Young Hollywood
- Company type: Private company Mass media
- Website type: Entertainment programming
- Available in: English
- Founded: April 6, 2007 (United States and Canada)
- Headquarters: Los Angeles, California, United States
- Area served: US, Canada, Europe, Asia, Middle East, North Africa, and South America
- Founder: R. J. Williams
- Key people: R. J. Williams, CEO
- Website: www.younghollywood.com
- Current status: Active

= Young Hollywood =

American multimedia entertainment company

Young Hollywood is a privately held multimedia entertainment company founded in Los Angeles, California, by R. J. Williams.
The company licenses the “Young Hollywood” trademark domestically and internationally for various consumer products and services. It also owns a television network and is a large producer and distributor of celebrity content in the digital space, with over 2 billion views.

==Television network==

YHN is a 24/7 network that offers scheduled programming and an extensive video-on-demand library, currently available in more than 180 countries. Young Hollywood reaches over 700 million homes and is available in 24 languages. The network creates and delivers original content year-round to a global audience.
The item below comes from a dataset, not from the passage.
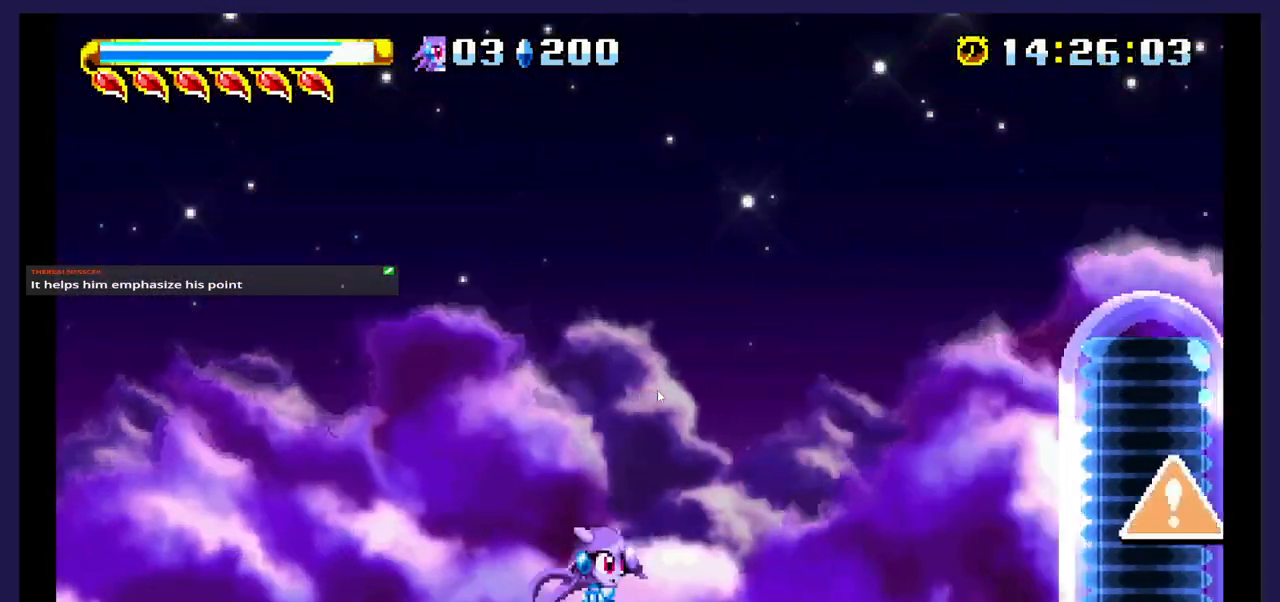
{"buttons": ["DPAD_RIGHT"], "events": [[50, "B", "down"], [217, "B", "up"]]}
In early 2015, Young Hollywood exclusively partnered with Apple to launch the network with content exclusive to the Apple TV platform. The channel premiered seven new original half-hour series and programming across multiple platforms, including reality, scripted series, animation, and documentaries, focusing on entertainment, music, sports, fashion, and lifestyle. By the end of 2015, the network expanded to devices such as Roku, Amazon Fire TV, Samsung Blu-ray players, and Android tablets and phones.

==Programming==
Young Hollywood is known for avoiding gossip and being anti-paparazzi. The YoungHollywood.com website, officially launched in 2007, reached 3 million unique visitors per month. YH further expanded its audience by creating a street team of fan ambassadors to promote Young Hollywood. Its distribution network extended the reach to over 100 million viewers.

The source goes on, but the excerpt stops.